I received an interesting comment
left by “anonymous” in response to my blog post about Ben Gwilliam's molto semplice e cantabile
“A number of artists have
made records out of ice. A more interesting and
resolved
conceptual idea being Katie Paterson”.
Until this I was unfamiliar with Katie Paterson and I am grateful
to the commenter for drawing my attention to her; she has some really
interesting work including a piece called Langjökull, Snæfellsjökull,
Solheimajökull which according to her website is made up of sound recordings
from three glaciers in Iceland, pressed into three records, cast, and frozen
with the meltwater from each of these glaciers, and played on three turntables
until they completely melt. The records were played once and now exist as three
digital films. The turntables begin playing together, and for the first ten
minutes as the needles trace their way around, the sounds from each glacier
merge in and out with the sounds the ice itself creates.
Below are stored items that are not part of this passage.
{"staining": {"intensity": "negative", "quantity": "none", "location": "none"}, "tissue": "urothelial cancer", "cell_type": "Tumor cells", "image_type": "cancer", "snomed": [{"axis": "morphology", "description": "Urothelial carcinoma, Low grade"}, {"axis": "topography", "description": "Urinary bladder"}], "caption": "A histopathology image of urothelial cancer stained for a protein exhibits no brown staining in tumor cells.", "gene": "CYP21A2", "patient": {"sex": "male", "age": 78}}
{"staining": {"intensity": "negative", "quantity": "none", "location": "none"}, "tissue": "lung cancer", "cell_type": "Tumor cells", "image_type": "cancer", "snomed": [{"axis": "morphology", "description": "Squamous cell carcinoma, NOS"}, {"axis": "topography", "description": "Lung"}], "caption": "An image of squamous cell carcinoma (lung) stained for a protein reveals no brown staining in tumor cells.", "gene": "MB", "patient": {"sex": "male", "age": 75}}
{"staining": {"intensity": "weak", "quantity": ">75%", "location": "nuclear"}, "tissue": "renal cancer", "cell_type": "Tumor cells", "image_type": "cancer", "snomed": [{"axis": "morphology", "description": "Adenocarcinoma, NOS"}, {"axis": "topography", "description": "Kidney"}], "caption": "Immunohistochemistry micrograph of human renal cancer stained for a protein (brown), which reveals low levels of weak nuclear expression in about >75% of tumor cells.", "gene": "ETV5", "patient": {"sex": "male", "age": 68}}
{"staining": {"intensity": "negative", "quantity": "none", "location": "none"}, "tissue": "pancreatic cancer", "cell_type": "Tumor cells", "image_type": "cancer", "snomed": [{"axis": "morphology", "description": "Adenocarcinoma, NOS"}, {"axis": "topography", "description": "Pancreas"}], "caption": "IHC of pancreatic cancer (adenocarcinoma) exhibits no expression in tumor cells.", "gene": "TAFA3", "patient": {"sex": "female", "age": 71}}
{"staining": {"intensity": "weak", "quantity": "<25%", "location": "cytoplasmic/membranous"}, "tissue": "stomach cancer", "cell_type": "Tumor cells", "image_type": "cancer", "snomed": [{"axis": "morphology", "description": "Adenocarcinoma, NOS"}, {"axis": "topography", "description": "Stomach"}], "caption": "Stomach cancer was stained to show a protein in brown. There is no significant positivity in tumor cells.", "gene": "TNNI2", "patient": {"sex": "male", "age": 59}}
The needle catches on
the last loop, and the records play for nearly two hours, until completely
melted.
A
comparison between Gwilliam and Paterson feels very much like some of the
comparisons in the Text Festival between
the work of one language artist and another, who seem to be engaged in very
similar enquiries but coming from very different traditions/artforms. Gwilliam’s
work is located in a sound art tradition while Paterson is a conceptual artist engaged primarily in
questions of knowledge and science. I see these artists as doing something
different and valid with ice.
Although I
wouldn’t make this point with any serious intent, but one could argue that
Gwilliam’s is more resolved than Paterson’s because the latter’s final resolution
is in digital films of the discs melting, whereas the former’s return to the
vinyl form from which the sound originated.
However that is
spurious because the works are doing something different. Paterson’s is a pure commentary
on glacial melting and climate change so its resolution in terms of water
resides in the one-way process of its melting, completed in digital
documentation – I appreciate it but I
find its resolution linear. Gwilliam includes the process and the performative: molto semplice e cantabile was performed twice which immediately places it in a
different (music) space; water is added in the form of spray onto the discs,
the 'music' was edited, the artist was hands on, active in the creation of sound
and melting. I find Gwilliam’s more interesting and more complex - paradoxical
since its title translates as: “very
simple and lyrical” - precisely because it is circular, replicating in its
structure the physics of the anomalous expansion of water which creates,
destroys and metaphorically creates it.